Este domingo en el Cementerio General de Managua, familiares, amigos y funcionarios de diferentes instituciones del Estado dieron el último adiós al joven Rodrigo Campbell Álvarez, hijo del Comandante Lumberto Campbell y de la cineasta María José Álvarez.

Rodrigo murió el pasado 30 de mayo en Taiwán, donde se desempeñaba como funcionario de la Embajada de Nicaragua en ese país asiático.

Su cuerpo llegó al país el día sábado, siendo velado en Funeraria Monte de Los Olivos.

Este domingo, antes de ser sepultado en el Cementerio General, se realizó la misa de cuerpo presente en la Parroquia Santa Martha del Reparto San Juan.
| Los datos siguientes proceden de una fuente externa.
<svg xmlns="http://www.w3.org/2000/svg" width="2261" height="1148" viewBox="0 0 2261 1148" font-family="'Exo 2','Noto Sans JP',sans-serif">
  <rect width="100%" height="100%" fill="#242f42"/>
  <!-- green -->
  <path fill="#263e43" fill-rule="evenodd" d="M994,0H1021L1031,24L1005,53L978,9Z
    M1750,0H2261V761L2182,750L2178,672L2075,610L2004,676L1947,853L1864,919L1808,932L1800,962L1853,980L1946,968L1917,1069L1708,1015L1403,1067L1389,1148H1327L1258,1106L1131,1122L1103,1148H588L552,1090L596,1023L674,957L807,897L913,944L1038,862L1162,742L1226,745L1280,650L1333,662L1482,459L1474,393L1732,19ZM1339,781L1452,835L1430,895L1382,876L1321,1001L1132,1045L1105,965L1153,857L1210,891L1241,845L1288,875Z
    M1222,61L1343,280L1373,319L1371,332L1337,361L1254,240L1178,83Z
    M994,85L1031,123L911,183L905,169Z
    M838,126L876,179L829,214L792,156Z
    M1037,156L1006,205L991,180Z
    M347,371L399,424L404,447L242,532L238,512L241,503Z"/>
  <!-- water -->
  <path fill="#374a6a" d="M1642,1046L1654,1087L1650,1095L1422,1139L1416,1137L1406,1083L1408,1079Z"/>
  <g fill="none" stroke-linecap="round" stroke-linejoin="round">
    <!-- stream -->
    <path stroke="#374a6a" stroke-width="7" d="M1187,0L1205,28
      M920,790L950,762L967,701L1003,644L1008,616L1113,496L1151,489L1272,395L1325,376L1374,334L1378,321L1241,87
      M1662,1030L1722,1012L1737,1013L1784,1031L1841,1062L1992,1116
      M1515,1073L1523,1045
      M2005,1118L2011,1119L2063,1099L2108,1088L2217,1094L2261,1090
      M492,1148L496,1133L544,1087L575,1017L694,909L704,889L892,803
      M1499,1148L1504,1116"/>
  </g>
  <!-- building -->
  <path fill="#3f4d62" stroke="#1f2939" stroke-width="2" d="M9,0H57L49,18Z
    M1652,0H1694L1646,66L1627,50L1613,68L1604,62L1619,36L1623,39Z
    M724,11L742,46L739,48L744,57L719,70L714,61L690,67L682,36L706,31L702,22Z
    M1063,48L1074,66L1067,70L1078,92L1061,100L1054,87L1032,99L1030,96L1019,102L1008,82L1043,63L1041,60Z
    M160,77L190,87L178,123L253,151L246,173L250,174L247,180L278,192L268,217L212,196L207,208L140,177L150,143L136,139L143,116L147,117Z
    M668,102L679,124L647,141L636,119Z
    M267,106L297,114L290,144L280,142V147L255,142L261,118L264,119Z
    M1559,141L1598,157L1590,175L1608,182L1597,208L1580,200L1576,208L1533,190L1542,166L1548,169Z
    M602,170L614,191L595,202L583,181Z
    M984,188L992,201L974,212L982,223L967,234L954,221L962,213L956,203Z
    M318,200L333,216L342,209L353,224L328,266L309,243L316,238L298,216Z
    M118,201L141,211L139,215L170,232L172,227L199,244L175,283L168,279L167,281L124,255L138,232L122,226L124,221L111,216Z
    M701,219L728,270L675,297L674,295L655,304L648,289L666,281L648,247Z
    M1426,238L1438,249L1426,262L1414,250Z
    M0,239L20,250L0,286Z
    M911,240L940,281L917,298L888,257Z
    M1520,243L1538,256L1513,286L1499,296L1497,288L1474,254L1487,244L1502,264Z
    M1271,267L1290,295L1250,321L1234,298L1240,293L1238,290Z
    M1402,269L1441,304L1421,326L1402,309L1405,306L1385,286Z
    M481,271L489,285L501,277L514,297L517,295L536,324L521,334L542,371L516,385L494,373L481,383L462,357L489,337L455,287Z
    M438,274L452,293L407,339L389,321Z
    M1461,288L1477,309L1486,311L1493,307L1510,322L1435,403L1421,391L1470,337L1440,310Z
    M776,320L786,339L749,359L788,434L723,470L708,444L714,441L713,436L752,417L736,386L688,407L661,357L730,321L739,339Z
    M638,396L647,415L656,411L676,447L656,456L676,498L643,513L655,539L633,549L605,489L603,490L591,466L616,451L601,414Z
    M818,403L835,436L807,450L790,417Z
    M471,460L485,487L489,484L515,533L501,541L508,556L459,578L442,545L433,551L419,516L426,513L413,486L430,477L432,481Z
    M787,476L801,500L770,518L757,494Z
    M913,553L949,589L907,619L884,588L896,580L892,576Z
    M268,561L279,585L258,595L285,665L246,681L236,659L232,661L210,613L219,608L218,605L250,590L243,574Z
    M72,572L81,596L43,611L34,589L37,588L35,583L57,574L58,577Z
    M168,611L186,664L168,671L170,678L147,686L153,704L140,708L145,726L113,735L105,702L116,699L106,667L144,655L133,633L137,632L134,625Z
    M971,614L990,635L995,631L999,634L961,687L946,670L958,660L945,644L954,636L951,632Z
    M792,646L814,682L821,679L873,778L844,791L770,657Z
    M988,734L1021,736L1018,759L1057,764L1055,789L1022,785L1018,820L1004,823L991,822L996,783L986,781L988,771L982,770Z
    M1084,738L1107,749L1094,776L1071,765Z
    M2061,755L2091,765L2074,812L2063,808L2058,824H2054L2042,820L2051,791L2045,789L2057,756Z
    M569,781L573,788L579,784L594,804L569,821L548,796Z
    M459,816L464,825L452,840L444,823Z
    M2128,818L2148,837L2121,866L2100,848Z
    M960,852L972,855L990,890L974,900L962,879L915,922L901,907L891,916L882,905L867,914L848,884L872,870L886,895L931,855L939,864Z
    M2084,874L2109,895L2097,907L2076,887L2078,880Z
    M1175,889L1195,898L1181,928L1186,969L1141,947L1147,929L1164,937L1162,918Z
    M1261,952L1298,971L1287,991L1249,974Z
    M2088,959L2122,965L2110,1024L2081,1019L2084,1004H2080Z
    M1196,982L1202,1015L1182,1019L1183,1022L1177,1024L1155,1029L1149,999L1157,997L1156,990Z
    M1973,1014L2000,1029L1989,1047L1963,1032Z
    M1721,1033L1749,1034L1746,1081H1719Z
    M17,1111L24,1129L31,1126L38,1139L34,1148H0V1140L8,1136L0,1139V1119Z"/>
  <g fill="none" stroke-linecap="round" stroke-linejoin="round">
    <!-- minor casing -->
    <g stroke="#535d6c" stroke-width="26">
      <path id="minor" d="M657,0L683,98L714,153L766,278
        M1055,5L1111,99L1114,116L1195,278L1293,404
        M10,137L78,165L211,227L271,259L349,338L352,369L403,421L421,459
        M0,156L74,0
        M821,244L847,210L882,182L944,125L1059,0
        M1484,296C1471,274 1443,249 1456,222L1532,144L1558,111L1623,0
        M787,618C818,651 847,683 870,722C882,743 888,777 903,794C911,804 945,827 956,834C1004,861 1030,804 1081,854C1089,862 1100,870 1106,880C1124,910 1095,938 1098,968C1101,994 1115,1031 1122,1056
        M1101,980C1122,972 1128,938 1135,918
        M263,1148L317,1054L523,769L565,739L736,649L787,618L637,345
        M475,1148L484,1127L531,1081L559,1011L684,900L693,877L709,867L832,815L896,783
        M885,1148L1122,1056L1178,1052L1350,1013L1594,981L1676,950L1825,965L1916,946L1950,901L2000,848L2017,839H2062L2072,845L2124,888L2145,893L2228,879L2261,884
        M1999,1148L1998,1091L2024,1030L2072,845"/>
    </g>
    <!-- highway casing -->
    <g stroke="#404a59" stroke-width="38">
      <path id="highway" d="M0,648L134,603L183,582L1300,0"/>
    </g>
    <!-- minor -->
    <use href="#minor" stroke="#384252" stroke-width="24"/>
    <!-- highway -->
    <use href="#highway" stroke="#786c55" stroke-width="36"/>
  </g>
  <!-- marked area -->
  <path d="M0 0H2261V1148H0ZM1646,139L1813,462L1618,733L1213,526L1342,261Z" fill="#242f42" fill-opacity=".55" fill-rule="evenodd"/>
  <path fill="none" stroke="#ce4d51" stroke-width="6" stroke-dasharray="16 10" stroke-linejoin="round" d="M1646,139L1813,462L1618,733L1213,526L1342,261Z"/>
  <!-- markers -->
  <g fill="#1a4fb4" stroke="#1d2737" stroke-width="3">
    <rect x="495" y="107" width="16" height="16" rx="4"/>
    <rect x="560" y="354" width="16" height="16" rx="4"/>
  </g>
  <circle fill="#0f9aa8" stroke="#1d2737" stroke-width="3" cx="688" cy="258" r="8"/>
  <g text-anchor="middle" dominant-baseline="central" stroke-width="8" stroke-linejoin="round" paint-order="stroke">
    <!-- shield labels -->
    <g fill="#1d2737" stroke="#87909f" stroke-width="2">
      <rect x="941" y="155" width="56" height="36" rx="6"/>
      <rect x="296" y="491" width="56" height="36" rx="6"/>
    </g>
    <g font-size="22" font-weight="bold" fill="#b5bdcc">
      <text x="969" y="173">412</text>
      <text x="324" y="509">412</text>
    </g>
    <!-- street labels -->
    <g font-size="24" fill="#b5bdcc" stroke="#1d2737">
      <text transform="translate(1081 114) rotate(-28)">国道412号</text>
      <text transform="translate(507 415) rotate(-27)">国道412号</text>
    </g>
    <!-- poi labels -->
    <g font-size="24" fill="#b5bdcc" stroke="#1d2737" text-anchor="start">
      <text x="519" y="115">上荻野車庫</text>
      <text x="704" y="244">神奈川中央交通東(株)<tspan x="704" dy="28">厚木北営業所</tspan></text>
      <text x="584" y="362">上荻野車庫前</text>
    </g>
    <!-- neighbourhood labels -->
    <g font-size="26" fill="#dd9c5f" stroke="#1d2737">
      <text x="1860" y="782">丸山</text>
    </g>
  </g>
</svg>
Durante la solemne eucaristía, familiares, amigos y religiosos destacaron las dotes humanos, intelectuales y los valores cristianos de Rodrigo, quien ha ascendido a la presencia de Dios con apenas 30 años.

Este joven representó la gran multiculturalidad y plurietnicidad de Nicaragua al tener profundas raíces caribeñas, leonesas y granadinas.

Al recordarlo, sus familiares y conocidos, subrayaron que éste era un ciudadano global que aprendió a vivir intensamente y a hacer muchos amigos, a tal punto que llegó a hablar además del español e inglés, los idiomas francés, chino y japonés.

En ese afán de conocer el mundo visitó 30 países, periplo iniciado en el año 2005 cuando viajó a Taiwán a estudiar estudios superiores gracias a una beca otorgada por ese país asiático.

En el Cementerio General, el emotivo adiós se realizó entre oraciones y cantos religiosos, como ejemplo del amor que él supo cultivar y que continuará recibiendo aún cuando ha pasado a otro plano de vida.